I want to know about the moments when sheer, raw courage takes over ~ the moments when you put your feet on the floor next to the bed and stand up.
Those are my "f*** you" moments, the "f*** cancer" moments. They are also the "God, help me" and "Thank you, God" moments. I want to put beauty, love and comfort back into this world, the world that cancer is robbing daily of beauty and love and comfort. In those moments, I feel that I will NOT allow cancer to have me, to steal what belongs to me, to take my sense of humor. I don't know why I'm still here, what God intends to do with me, but I am still here, so I must get up.
I want to know about the moments right before that, the moments of sadness so deep that you cannot push your feet out from under the covers.
Those are especially the "God, help me" moments. "Thank you, God, for..." helps me, in those moments.
I want to know how we are going to do this for years to come."
I wish I knew the answer to this. I suppose it is, "One breath, one moment at a time, by the grace of God, until the breath comes no more."

Thank you for asking, Gannet Girl. I hope this brings some comfort and community to your grieving for your beautiful son!

8 comments:

Gannet Girl said...

Oh, this is so lovely, Karen.

It is such a gift, to see the picture of the FOUR of you together, five counting the kitty, at the end, and to hear your stunned questions.

I don't know why, but there is at least some sense of solidarity with those who have shared such moments, even though they are, of course, all different.

ChiTown Girl said...

I should know better than to read your beautiful writing when I'm hormonal. I simply can NOT stop crying. I can't. I have no idea how I would be able to handle this. I'm so in awe of you, Karen. You are truly my hero.

Diane Walker said...

Thank you for writing this; it cannot have been easy.

But you are not alone -- and it shows.

I ache for you...

Elizabeth said...

I have no words.

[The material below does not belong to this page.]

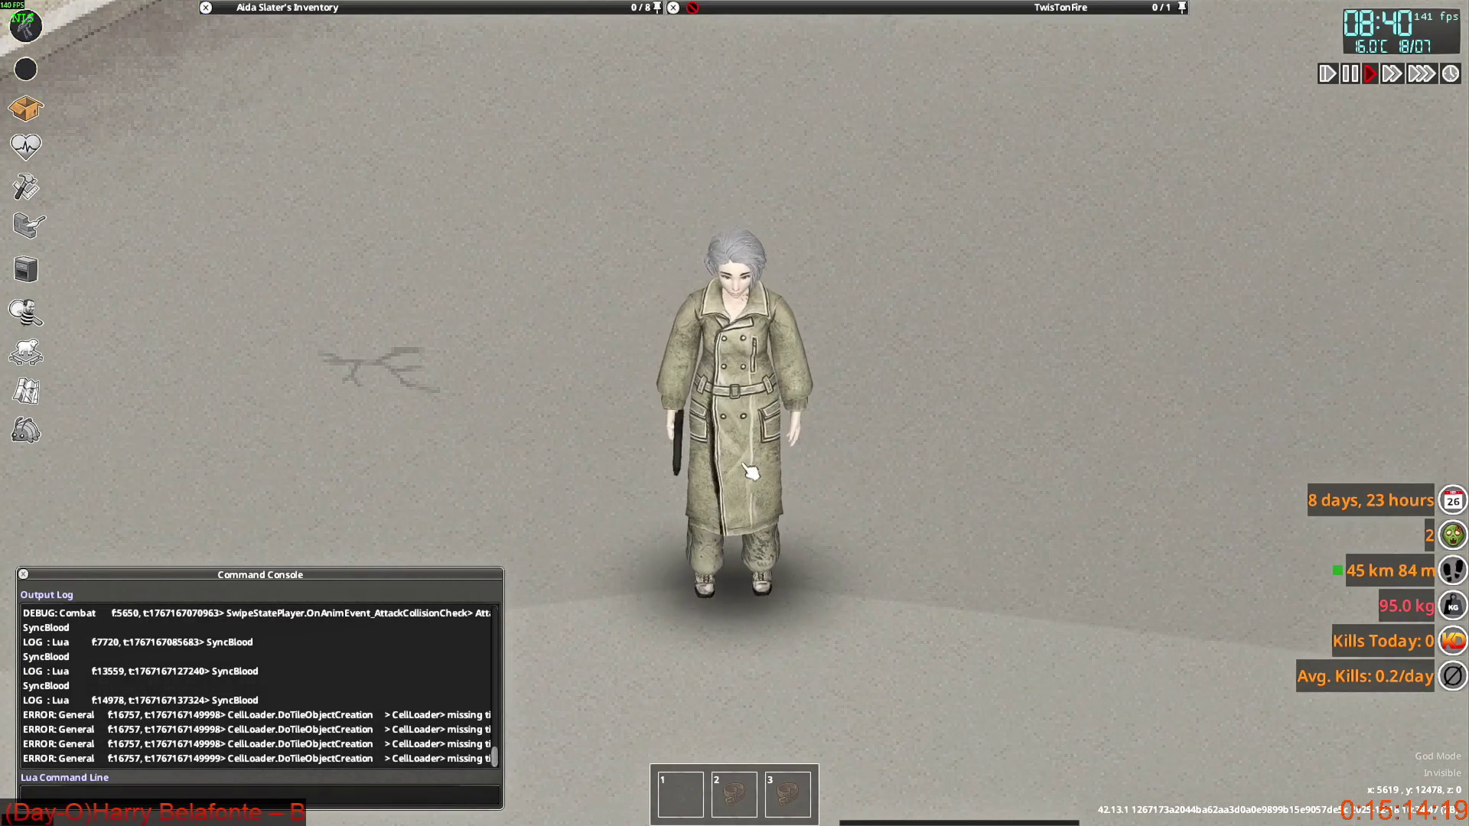
pyautogui.press('alt+Tab')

I will see that photo of Katie and the cat forever, I think, in my mind's eye.

Daisy said...

((((Karen))))

I continue to pray. Doesn't seem like much to offer but I will anyway.

Mich

Anonymous said...

This is so amazing - I just don't have words to describe. It's hard enough to imagine, I can't imagine actually living through it.

Sam T. said...

Well, now Karen, I just stop crying before my husband gets home....why? you ask....it's his birthday!

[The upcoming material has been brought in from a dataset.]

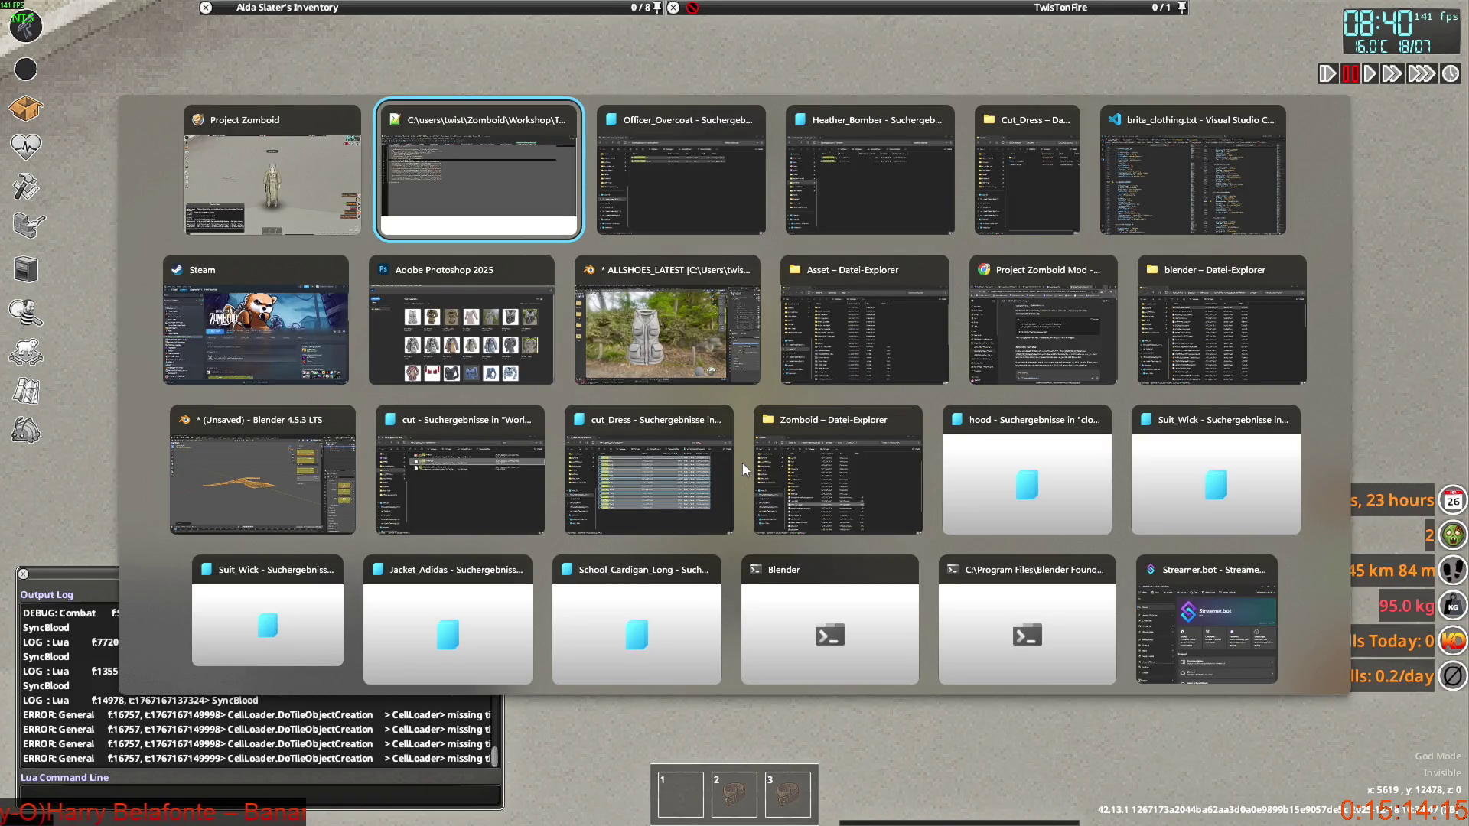
# In the ALLSHOES_LATEST Blender file, hide the Heather_Bomber vest and switch to the Layout workspace.
pyautogui.press('Tab')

I always cry when you recount her passing and I tell the story to certain friends re: the breeze leaving the room part....how beautiful....bitter with sweet.

Blessings.

Stephanie in MN

Mary said...

I'm getting caught up on your blog and this post, all of it, has me in tears. Your description of Katie's passing is so intimate and tender and heart-wrenching. I feel honored that you share so much with us here.